--- Data section Enclosed Below ---

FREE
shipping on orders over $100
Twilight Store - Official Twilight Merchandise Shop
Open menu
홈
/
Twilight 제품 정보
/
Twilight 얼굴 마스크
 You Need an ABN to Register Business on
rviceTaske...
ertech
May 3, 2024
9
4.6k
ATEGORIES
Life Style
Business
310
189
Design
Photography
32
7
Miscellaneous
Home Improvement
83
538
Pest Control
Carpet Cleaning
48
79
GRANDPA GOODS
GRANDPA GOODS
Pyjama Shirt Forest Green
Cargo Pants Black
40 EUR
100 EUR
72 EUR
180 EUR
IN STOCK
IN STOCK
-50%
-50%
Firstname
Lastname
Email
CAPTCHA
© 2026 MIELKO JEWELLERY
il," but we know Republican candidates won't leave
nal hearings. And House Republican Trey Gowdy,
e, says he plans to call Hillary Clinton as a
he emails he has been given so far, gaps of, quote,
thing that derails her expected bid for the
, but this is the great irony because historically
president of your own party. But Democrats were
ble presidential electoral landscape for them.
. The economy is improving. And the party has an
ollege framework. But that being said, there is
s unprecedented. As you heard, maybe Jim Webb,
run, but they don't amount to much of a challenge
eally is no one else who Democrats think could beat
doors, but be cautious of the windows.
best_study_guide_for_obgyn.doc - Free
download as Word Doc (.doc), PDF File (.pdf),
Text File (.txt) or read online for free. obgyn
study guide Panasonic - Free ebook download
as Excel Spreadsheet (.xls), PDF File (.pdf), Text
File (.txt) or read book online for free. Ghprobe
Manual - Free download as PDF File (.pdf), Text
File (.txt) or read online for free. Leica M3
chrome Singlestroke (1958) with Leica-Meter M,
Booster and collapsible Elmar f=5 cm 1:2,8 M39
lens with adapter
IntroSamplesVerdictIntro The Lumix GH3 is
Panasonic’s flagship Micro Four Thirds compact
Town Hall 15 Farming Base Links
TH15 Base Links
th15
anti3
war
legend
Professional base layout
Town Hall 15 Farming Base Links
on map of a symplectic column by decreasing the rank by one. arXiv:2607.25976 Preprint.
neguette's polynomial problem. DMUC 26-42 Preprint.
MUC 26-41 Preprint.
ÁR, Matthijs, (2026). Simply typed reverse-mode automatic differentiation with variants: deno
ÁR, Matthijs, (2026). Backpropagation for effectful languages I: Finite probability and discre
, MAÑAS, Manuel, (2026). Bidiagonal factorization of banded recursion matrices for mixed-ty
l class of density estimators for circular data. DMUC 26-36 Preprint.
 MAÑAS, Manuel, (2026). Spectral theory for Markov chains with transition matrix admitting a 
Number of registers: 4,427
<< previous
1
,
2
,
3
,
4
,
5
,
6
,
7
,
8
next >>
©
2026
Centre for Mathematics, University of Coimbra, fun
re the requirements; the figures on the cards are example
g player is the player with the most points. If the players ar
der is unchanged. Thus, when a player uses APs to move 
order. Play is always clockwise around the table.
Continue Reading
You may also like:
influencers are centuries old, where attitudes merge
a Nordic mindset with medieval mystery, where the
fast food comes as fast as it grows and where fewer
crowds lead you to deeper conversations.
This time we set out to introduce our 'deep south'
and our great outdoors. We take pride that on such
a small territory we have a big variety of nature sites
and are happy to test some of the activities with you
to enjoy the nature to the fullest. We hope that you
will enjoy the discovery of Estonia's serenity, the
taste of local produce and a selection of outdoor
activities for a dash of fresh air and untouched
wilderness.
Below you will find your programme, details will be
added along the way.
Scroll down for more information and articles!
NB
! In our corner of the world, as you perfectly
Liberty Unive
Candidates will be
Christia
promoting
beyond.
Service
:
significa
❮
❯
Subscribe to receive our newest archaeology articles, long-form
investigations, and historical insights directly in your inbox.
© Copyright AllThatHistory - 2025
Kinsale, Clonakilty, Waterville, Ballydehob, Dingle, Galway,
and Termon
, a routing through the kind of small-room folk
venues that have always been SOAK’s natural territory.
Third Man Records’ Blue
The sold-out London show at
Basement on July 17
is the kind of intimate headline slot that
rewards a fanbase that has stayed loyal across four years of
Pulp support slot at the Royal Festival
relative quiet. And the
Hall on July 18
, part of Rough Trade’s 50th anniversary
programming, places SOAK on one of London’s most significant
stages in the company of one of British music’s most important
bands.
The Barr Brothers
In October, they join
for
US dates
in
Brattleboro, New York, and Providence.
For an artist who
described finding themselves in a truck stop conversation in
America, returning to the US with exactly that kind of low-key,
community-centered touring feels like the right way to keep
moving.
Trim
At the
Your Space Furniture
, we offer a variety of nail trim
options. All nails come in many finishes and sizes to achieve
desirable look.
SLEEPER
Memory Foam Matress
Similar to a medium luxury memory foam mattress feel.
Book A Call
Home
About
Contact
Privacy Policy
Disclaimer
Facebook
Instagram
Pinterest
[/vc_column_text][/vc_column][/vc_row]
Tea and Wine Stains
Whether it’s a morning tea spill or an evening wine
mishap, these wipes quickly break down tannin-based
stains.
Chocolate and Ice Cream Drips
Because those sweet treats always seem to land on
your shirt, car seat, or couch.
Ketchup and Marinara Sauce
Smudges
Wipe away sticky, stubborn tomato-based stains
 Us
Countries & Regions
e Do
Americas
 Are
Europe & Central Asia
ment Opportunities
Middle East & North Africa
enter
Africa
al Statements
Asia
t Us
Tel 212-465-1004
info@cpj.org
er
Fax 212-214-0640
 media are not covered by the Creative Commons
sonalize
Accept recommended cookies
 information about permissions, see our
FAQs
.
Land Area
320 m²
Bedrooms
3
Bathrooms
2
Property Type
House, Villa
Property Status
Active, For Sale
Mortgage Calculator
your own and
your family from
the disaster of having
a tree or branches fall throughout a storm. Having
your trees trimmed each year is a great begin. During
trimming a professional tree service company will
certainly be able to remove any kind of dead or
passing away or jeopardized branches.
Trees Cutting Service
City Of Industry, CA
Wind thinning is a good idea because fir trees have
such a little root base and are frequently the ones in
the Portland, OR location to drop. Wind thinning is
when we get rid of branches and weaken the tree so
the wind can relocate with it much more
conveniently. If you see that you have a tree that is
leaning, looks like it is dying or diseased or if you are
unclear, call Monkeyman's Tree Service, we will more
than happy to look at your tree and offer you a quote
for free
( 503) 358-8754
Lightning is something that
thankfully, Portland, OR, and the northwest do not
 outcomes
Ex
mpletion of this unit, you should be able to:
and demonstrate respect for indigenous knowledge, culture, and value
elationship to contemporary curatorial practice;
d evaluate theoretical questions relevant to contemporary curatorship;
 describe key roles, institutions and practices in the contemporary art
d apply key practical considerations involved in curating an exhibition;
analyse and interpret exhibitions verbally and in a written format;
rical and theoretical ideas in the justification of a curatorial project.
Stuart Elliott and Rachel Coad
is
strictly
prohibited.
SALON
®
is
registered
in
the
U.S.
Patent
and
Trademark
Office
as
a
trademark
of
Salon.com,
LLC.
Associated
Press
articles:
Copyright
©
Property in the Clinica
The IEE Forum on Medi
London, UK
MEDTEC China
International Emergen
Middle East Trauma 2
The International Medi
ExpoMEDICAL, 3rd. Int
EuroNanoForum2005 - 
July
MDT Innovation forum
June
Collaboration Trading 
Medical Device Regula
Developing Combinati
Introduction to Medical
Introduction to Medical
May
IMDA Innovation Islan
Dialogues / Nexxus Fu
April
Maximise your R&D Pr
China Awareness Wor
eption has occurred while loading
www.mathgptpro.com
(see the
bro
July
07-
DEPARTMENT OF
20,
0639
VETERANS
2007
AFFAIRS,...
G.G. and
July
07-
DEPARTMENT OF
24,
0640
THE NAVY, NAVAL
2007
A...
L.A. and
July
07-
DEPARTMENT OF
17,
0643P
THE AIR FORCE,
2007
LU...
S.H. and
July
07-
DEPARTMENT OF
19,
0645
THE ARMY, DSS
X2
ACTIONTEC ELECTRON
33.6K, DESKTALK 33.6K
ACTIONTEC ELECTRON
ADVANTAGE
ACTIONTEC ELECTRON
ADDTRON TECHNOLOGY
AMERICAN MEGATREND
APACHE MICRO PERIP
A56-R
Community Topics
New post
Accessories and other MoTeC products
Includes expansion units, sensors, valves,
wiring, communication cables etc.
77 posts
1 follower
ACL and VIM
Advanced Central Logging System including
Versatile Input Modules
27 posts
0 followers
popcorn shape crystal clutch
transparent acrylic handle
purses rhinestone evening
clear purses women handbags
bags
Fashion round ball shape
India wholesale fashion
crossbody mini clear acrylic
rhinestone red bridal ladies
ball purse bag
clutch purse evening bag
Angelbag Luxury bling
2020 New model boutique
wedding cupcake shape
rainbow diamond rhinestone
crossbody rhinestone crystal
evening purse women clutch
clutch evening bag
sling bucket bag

--- End of Enclosed Data section ---

→ The task: Output the lines from the start of the records through the line containing "Miscellaneous" as a Markdown table with two columns, "Number" and "Line," numbering each line and leaving out any blank ones.

→ Solution for this problem:
| Number | Line |
|---|---|
| 1 | FREE |
| 2 | shipping on orders over $100 |
| 3 | Twilight Store - Official Twilight Merchandise Shop |
| 4 | Open menu |
| 5 | 홈 |
| 6 | / |
| 7 | Twilight 제품 정보 |
| 8 | / |
| 9 | Twilight 얼굴 마스크 |
| 10 |  You Need an ABN to Register Business on |
| 11 | rviceTaske... |
| 12 | ertech |
| 13 | May 3, 2024 |
| 14 | 9 |
| 15 | 4.6k |
| 16 | ATEGORIES |
| 17 | Life Style |
| 18 | Business |
| 19 | 310 |
| 20 | 189 |
| 21 | Design |
| 22 | Photography |
| 23 | 32 |
| 24 | 7 |
| 25 | Miscellaneous |